Now, after having looked at the illustrations and having read the theories, I have a few of my own. Let me be very clear on this: my thoughts are purely speculative since I haven’t put the time in nor have I poured over every word. Seeing a book like this makes me wonder not what the book is saying, but why someone would write it in the first place. Since it isn’t a modern hoax, there’s a theory that it was created for the Holy Roman Emperor at the time, who enjoyed rare and unusual books. If this were true, e.g. created for someone’s enjoyment, what would the creator of the book get out of it? Crafting something like this is a time-consuming process, so there would have to be some larger gain behind this or other story.

Instead, I feel this book might have been coded so no one would understand it, perhaps not even the person (or persons) who wrote it. In other words, there is no cipher because it was never written with one in mind. I don’t believe this manuscript is gibberish, either. It could simply have been written to document rituals in order to solidify their meaning in the writer’s mind. What the Voynich Manuscript could be, then, are the ashes of a life-long pursuit of rituals that cannot be replicated by anyone else.

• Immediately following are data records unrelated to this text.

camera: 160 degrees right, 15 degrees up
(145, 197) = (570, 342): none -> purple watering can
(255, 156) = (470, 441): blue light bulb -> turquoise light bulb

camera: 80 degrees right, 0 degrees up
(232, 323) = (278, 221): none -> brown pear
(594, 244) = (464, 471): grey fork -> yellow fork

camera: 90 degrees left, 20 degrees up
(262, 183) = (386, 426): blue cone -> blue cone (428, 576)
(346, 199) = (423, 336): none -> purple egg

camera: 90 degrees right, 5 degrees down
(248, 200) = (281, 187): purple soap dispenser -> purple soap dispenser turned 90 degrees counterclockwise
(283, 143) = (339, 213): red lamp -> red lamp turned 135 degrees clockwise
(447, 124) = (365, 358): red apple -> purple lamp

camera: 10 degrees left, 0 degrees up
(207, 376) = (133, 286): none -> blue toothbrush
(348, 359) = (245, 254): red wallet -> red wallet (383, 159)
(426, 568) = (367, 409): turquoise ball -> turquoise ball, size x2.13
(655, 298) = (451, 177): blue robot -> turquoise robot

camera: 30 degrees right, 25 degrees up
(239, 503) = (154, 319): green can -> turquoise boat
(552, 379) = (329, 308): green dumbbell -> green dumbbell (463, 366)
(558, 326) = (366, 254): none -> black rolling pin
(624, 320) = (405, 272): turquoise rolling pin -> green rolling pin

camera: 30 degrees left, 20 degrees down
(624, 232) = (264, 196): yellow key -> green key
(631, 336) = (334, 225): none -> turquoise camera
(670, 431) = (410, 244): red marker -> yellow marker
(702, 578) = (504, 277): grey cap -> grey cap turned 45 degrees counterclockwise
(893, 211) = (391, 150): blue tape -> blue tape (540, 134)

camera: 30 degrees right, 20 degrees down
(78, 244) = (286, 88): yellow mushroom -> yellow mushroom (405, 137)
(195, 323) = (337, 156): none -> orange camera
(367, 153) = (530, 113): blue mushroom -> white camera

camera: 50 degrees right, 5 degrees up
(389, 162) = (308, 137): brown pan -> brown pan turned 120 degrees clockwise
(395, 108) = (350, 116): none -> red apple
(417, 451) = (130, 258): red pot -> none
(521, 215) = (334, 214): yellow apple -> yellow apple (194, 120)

Take, for example, the strong repetition of words. If I wanted to perform a secret ritual (or a series of them) for a life-long goal, routine would be crucial to me to ensure success. (Just reviewing the illustrations by themselves, you can see that the creator(s) of the Voynich Manuscript have some scientific leanings.) But what if I got stuck (e.g. couldn’t come up with a code or cipher purported to be rampant in Alchemical and other mystical texts)? For the sake of sticking to routine, which is crucial to those who have performed Alchemy and other arts like it, then I’d use the same word over and over because I needed to write something there. Here, the words may not be important as the writing itself, unless the repeated word is an anagram or cryptogram. In that case, the author might feel the word was a magical one, and should be repeated like a chant to imbue power into his concentration or ritual. (Abracadabra is just one of many examples of purported “power” words best used in repetition.) Perhaps the author read his words out loud as he was writing them down. For an Alchemist, that act would add another layer of symbolism and ritual to it.

My next step would be to research the time period and location before closely analyzing the manuscript, to see if I could narrow down the culture and atmosphere to help bring relevance to the text. What were the religious attitudes of the 1440s and beyond? What political influences were occurring at the time? What was the lifestyle like? Education? Literacy? Etc.

Sure, these are just my thoughts. And yes, there’s no way I could be certain I’m right. But here, I’m not trying to be accurate beyond a shadow of a doubt. Here, I’ve explored a mystery to show you how my author’s mind works. After all, researching or theorizing about the Voynich Manuscript is not all that dissimilar to thinking about how a character might have written that book, and for what reason, all those centuries ago.